Le Grand Prix Historique de Monaco 2026 a permis d’admirer et surtout d’entendre de nombreuses monoplaces de F1, des années 50 aux années 80. Parmi elles, quelques Ferrari, qui se font en général assez rares dans les plateaux de courses. Le coût d’entretien n’est pas anodin…
Hommage à Villeneuve l’intrépide
La série F, qui accueille les F1 à moteur 3 litres construites entre 1977 et 1980, se nomme “Gilles Villeneuve”. Il aurait donc été incongru qu’aucune voiture du canadien ne soit présente. Tant mieux, dans ce plateau dominé par des voitures anglo-saxonnes (Hesketh, Williams, Lotus, etc), une ex-Ferrari de Villeneuve était alignée : la 312 T5 de 1980, pilotée dans les rues de la Principauté par Juergen Boden.

La série 312T, la machine à gagner
Quand on parle de la série des 312T (le T faisant référence à la position transversale de la boîte de vitesses), on évoque l’une des périodes les plus fastes de l’histoire de la Scuderia en F1 : titre constructeur en 1975, 1976, 1977 et 1979, ainsi que les titres pilotes en 1975 et 1977 pour Niki Lauda, puis 1979 pour Jody Scheckter. Les Ferrari peuvent aussi s’appuyer sur une arme absolue, le fabuleux 12 cylindres à plat (180°) qui développe plus de 500 ch à 12.500 tours/min, dépassant largement le V8 Cosworth. Sauf qu’en 1980, c’est la catastrophe !

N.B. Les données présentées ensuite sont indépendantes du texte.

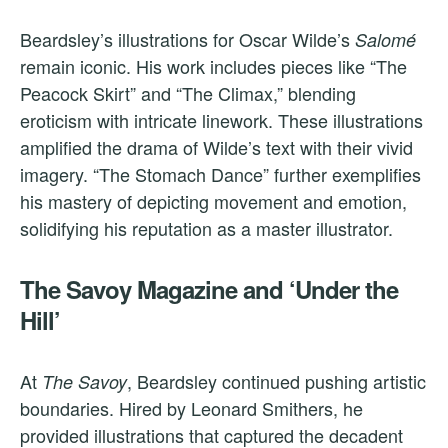
Beardsley’s illustrations for Oscar Wilde’s
Salomé
remain iconic. His work includes pieces like “The
Peacock Skirt” and “The Climax,” blending
eroticism with intricate linework. These illustrations
amplified the drama of Wilde’s text with their vivid
imagery. “The Stomach Dance” further exemplifies
his mastery of depicting movement and emotion,
solidifying his reputation as a master illustrator.
The Savoy Magazine and ‘Under the
Hill’
At
, Beardsley continued pushing artistic
The Savoy
boundaries. Hired by Leonard Smithers, he
provided illustrations that captured the decadent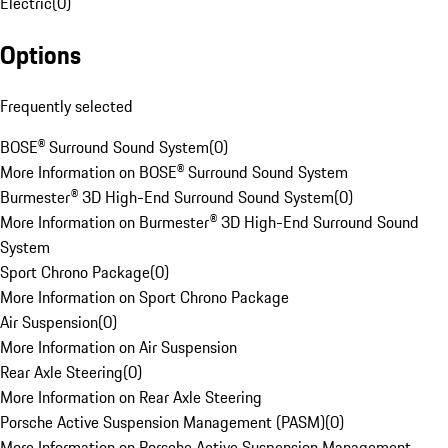
Electric
(
0
)
Options
Frequently selected
BOSE® Surround Sound System
(
0
)
More Information on BOSE® Surround Sound System
Burmester® 3D High-End Surround Sound System
(
0
)
More Information on Burmester® 3D High-End Surround Sound
System
Sport Chrono Package
(
0
)
More Information on Sport Chrono Package
Air Suspension
(
0
)
More Information on Air Suspension
Rear Axle Steering
(
0
)
More Information on Rear Axle Steering
Porsche Active Suspension Management (PASM)
(
0
)
More Information on Porsche Active Suspension Management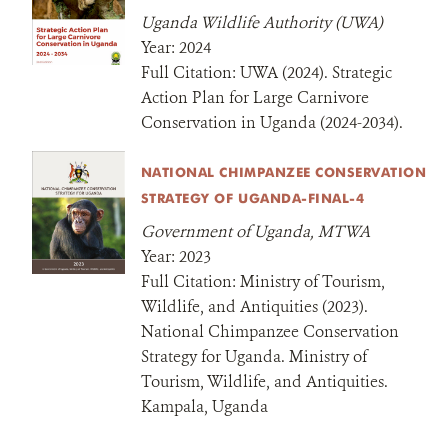
Uganda Wildlife Authority (UWA)
Year:
2024
Full Citation:
UWA (2024). Strategic
Action Plan for Large Carnivore
Conservation in Uganda (2024-2034).
NATIONAL CHIMPANZEE CONSERVATION
STRATEGY OF UGANDA-FINAL-4
Government of Uganda, MTWA
Year:
2023
Full Citation:
Ministry of Tourism,
Wildlife, and Antiquities (2023).
National Chimpanzee Conservation
Strategy for Uganda. Ministry of
Tourism, Wildlife, and Antiquities.
Kampala, Uganda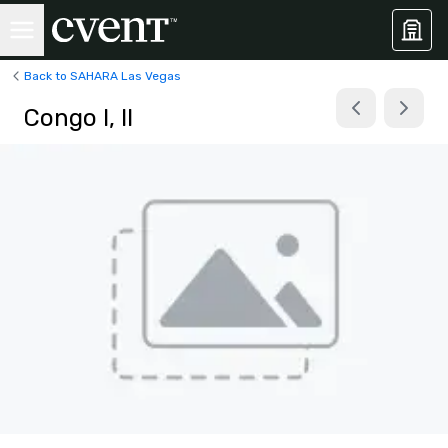
Back to SAHARA Las Vegas
Congo I, II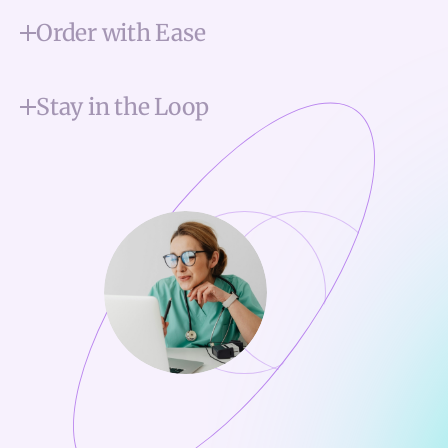
Order with Ease
Stay in the Loop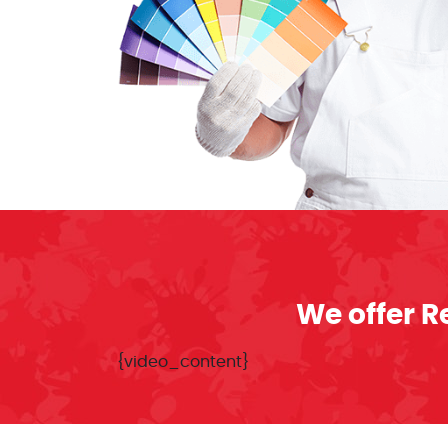
We offer R
{video_content}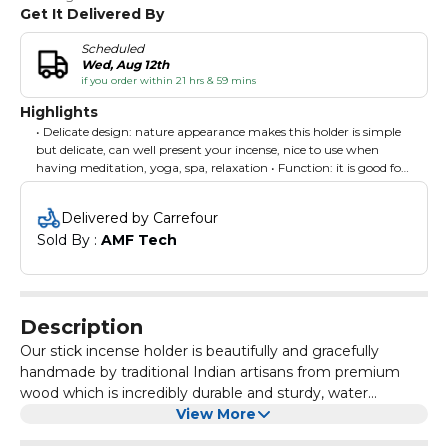
Get It Delivered By
Scheduled
Wed, Aug 12th
if you order within 21 hrs & 59 mins
Highlights
• Delicate design: nature appearance makes this holder is simple
but delicate, can well present your incense, nice to use when
having meditation, yoga, spa, relaxation • Function: it is good for
hold the incense sticker at an angle, will catch the ashes without
making any mess, convenient for you to clean it • Elegant
Delivered by Carrefour
Design: This stunning cone incense burner features a modern,
Sold By : 
AMF Tech
elegant design and superb rustic brown finish, being easy to mix
and match with any home décor or style. • Perfect for house
warming gift, wedding anniversary gift, Christmas gift,
thanksgiving gift, valentine's day gift, birthday gift, holiday gifts,
mother's day gifts, graduation gifts and easter gifts
Description
Our stick incense holder is beautifully and gracefully
handmade by traditional Indian artisans from premium
wood which is incredibly durable and sturdy, water
resistant and a sustainable choice. Application Incense
View More
Holders for Living room, bedroom, study, office,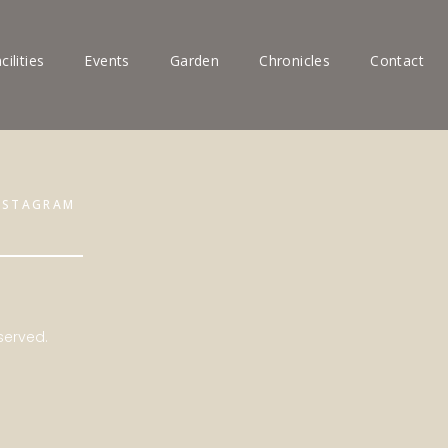
cilities
Events
Garden
Chronicles
Contact
NSTAGRAM
served.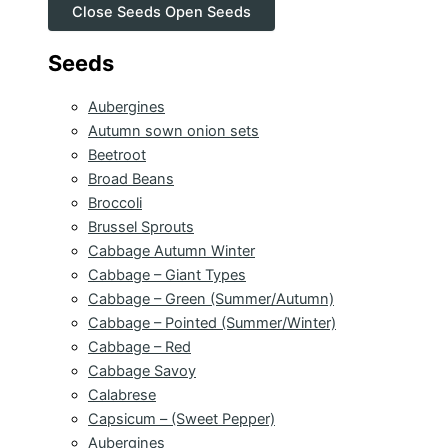
Close Seeds
Open Seeds
Seeds
Aubergines
Autumn sown onion sets
Beetroot
Broad Beans
Broccoli
Brussel Sprouts
Cabbage Autumn Winter
Cabbage – Giant Types
Cabbage – Green (Summer/Autumn)
Cabbage – Pointed (Summer/Winter)
Cabbage – Red
Cabbage Savoy
Calabrese
Capsicum – (Sweet Pepper)
Aubergines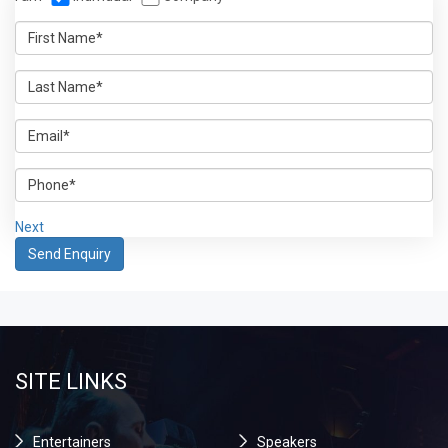
Next
SITE LINKS
Entertainers
Speakers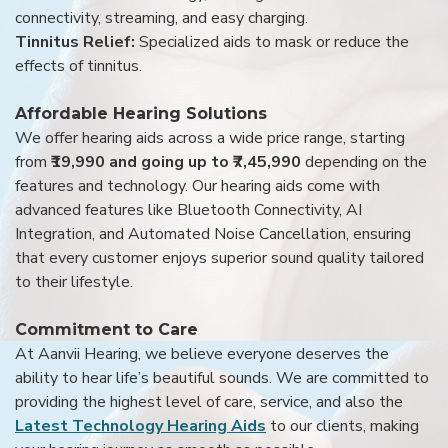
connectivity, streaming, and easy charging.
Tinnitus Relief:
Specialized aids to mask or reduce the
effects of tinnitus.
Affordable Hearing Solutions
We offer hearing aids across a wide price range, starting
from
₹19,990 and going up to ₹7,45,990
depending on the
features and technology. Our hearing aids come with
advanced features like Bluetooth Connectivity, AI
Integration, and Automated Noise Cancellation, ensuring
that every customer enjoys superior sound quality tailored
to their lifestyle.
Commitment to Care
At Aanvii Hearing, we believe everyone deserves the
ability to hear life’s beautiful sounds. We are committed to
providing the highest level of care, service, and also the
Latest Technology Hearing Aids
to our clients, making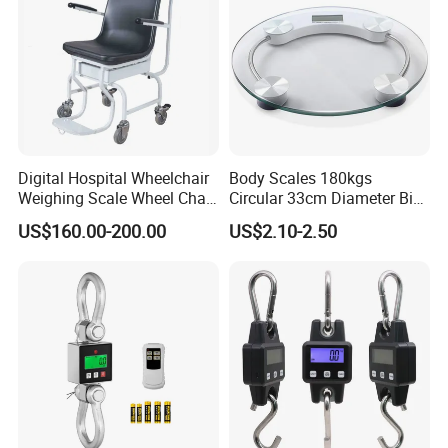
Digital Hospital Wheelchair
Body Scales 180kgs
Weighing Scale Wheel Chair
Circular 33cm Diameter Big
Scale Price
Size Weighting Scales
US$160.00-200.00
US$2.10-2.50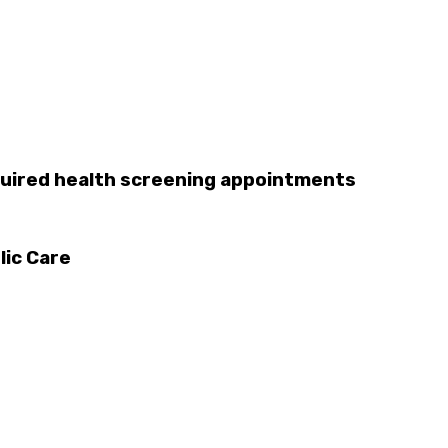
uired health screening appointments
lic Care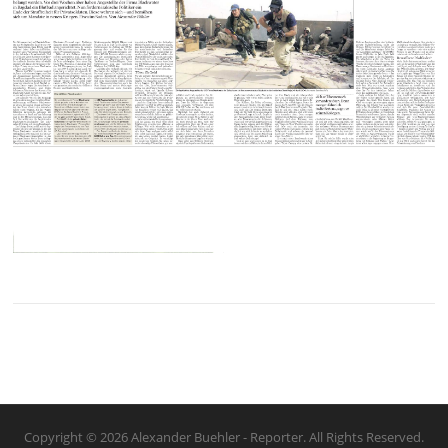
Copyright © 2026 Alexander Buehler - Reporter. All Rights Reserved.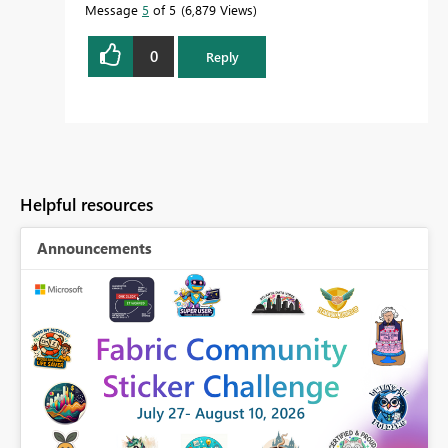
Message
5
of 5
6,879 Views
0
Reply
Helpful resources
Announcements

Une approche trop conservatrice
La T5 conçue par Mauro Forghieri n’est qu’une simple évolution de la T4 de 1979, le travail s’étant limité à une révision de suspensions et des freins, tandis que les autres écuries, comme Williams et Ligier, ont fait considérablement évoluer leurs monoplaces. Le châssis, composé de treillis en alliage léger et de panneaux en alliage d’aluminium commence à dater alors que les matériaux composites se généralisent.
Ferrari est aussi gênée par l’architecture du moteur, le 12 cylindres à plat, qui empêche d’exploiter pleinement le phénomène d’effet de sol, introduit par Lotus quelques années plus tôt. De plus, Michelin focalise le développement de ses gommes sur les monoplaces à moteur Turbo, comme la Renault.




Une année de transition
Résultat ? La pire saison de l’histoire de la Scuderia ! Gilles Villeneuve ne marque que 6 points et Scheckter 2 points, avec même une non-qualification aux USA ! Ferrari termine 9ème et avant-dernière du classement des constructeurs ! La 312T5 n’a connu quasiment aucun développement, mais pour cause : l’année 1980 a surtout été dédiée à la conception de la 126CK, la première monoplace Ferrari dotée d’un moteur turbo. Le succès de Renault avec cette technologie a convaincu Ferrari de s’y jeter à corps perdu, sacrifiant ainsi la 312T5. La 126CK est testée à Monza pendant les essais du grand prix et se montre rapide, annonçant un début de rédemption pour les rouges.